SHDOM Examples

Visualization of Internal Radiation Fields

An explicit method such as SHDOM is the appropriate tool for visualizing the radiation field inside a medium. This is useful for understanding how radiation interacts with complex media such as cloud fields, which is important for developing simiplied radiation parameterizations.

The extinction field, mean radiance, and net flux vectors are shown for two 2D media. The mean radiance gives the local intensity of radiation, while the net fluxes show the bulk energy flows.

The first field is a 2D slice of a 3D marine stratocumulus cloud obtained from a Large Eddy Simulation. The second field is a 2D cloud field reconstructed from a Landsat image.

Overcast: Broken:

In both cases the solar zenith angle was 45 degrees, which explains the orientation of the net flux vectors above cloud top. Under the thicker regions in the stratocumulus cloud the mean radiance is lower and the net flux is closer to straight down. The broken cloud case shows much more cloud shadowing effects than the overcast boundary layer cloud case. The net flux vectors actually point upwards in the shadow of larger cumulus cloud, as the surface reflection adds to the radiation leaking sideways through the cloud.

3D Broadband Solar Example

Below is an example of solar radiative transfer computed with SHDOM in a 3D boundary layer cloud. The cloud field was obtained from a Large Eddy Simulation of the 1987 FIRE courtesy of Chin-Hoh Moeng. The LES grid was 64x64 horizontally with a resolution of 55 meters horizontally and 25 meters vertically. The cloud field is 3.5x3.5 km and less than 0.4 km thick.

The liquid water content (LWC) specified by the LES model was converted to a droplet size distribution by assuming a constant droplet concentration of 50 cm^-1 and an effective variance of 0.1. The resulting effective radius and LWC at each grid point are used to index into a Mie table to get the extinction, single scattering albedo, and phase function. P> A broadband solar calculation was done using the 6 band correlated k-distribution method of Fu and Liou (1992). The solar zenith angle is 60 degrees and the surface albedo is 6%. The angular resolution of SHDOM run was 8 angles in zenith and 16 in azimuth. Although the domain average heating profile is almost identical between the independent pixel approximation and 3D radiative transfer, the heating rate pattern differs significantly between 3D and IPA.

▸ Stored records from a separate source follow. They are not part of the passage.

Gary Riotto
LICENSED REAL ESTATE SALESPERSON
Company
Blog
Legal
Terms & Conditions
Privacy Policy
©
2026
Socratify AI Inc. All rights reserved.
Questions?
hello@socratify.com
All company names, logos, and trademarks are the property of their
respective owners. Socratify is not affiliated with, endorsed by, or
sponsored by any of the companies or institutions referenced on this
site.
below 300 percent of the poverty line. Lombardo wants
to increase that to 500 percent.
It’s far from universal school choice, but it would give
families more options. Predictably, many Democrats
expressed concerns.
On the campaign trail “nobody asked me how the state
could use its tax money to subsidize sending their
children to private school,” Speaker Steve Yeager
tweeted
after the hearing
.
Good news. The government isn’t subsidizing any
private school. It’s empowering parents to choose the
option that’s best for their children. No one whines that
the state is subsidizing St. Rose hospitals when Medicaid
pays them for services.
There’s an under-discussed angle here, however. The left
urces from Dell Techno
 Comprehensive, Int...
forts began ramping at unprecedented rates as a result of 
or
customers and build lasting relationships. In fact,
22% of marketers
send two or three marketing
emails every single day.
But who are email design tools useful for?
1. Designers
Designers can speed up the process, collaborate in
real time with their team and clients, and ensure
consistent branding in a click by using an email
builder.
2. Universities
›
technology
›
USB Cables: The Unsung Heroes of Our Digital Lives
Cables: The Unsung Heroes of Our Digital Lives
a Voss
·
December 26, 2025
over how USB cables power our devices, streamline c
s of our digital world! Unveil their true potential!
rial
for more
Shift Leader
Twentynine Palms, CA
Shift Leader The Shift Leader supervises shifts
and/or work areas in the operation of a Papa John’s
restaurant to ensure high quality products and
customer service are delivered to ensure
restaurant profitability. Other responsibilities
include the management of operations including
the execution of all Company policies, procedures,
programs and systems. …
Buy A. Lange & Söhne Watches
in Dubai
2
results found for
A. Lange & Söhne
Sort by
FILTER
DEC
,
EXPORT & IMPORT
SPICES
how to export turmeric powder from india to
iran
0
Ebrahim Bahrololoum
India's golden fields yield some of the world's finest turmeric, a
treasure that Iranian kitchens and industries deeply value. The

A poster from the International Radiation Symposium shows more SHDOM results for this LES cloud, including broadband and remote sensing calculations and analysis.

Variable Lambertian Surface

An example of the variable surface capability is shown here. The surface temperature and Lambertian albedo may be specified on a regular grid. In this example two-dimensional radiative transfer (in the X-Z plane) is carried out on a 3D medium. The atmosphere is uniform in the X and Z directions, and has increasing optical depth in the Y direction (medium is 5 km wide by 5 km in depth). The atmosphere contains water haze droplets with an effective radius of 0.5 microns. The phase function is computed with Mie scattering for a wavelength of 0.5 microns. The surface albedo is uniform in the Y direction but contains a box function from 0.05 to 0.45 in the X direction.

An image of the upwelling zenith radiance shows how the contrast decreases and there is some blurring of the surface as the optical depth increases. Cross sections at several optical depths show this more quantitatively.